◆ **Your task**
A stretch of the entries below is to be set down exactly, running from the line with "685 384 40.25" through the line with "9 240 211.82", both included, and no other line.

◆ **Data provided**
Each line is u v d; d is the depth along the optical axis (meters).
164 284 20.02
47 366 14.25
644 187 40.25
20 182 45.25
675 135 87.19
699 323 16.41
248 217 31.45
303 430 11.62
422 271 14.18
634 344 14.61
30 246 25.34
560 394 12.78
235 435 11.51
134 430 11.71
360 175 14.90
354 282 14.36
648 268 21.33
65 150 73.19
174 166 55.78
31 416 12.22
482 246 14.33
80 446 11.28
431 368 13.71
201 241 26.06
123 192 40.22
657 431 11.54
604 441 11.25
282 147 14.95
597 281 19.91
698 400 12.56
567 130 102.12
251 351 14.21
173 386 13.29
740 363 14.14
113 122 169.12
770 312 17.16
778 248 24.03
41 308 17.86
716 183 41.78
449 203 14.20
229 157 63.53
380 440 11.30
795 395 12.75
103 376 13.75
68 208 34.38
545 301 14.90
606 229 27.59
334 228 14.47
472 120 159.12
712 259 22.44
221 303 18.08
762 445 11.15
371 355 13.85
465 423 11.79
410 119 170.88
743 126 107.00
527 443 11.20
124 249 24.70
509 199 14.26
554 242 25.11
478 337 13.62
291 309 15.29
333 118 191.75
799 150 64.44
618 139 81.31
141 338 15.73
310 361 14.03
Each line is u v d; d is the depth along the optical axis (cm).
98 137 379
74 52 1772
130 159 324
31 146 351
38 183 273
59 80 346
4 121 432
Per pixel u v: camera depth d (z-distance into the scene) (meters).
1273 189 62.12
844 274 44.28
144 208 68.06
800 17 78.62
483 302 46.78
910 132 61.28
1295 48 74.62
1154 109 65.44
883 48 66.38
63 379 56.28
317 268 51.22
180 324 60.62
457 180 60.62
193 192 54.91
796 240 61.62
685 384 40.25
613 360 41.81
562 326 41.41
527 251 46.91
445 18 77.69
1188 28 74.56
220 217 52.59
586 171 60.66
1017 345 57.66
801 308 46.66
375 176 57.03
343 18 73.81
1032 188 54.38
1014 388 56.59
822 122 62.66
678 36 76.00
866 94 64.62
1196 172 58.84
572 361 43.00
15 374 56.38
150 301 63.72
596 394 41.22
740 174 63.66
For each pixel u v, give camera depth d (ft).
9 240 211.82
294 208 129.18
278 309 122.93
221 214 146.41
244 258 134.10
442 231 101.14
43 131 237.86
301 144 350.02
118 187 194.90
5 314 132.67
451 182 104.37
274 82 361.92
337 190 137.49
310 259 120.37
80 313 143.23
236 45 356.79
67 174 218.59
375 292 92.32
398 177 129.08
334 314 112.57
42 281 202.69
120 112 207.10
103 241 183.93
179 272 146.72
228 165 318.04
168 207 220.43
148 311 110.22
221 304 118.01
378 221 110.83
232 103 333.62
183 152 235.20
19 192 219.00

◆ **Task response**
685 384 40.25
613 360 41.81
562 326 41.41
527 251 46.91
445 18 77.69
1188 28 74.56
220 217 52.59
586 171 60.66
1017 345 57.66
801 308 46.66
375 176 57.03
343 18 73.81
1032 188 54.38
1014 388 56.59
822 122 62.66
678 36 76.00
866 94 64.62
1196 172 58.84
572 361 43.00
15 374 56.38
150 301 63.72
596 394 41.22
740 174 63.66
For each pixel u v, give camera depth d (ft).
9 240 211.82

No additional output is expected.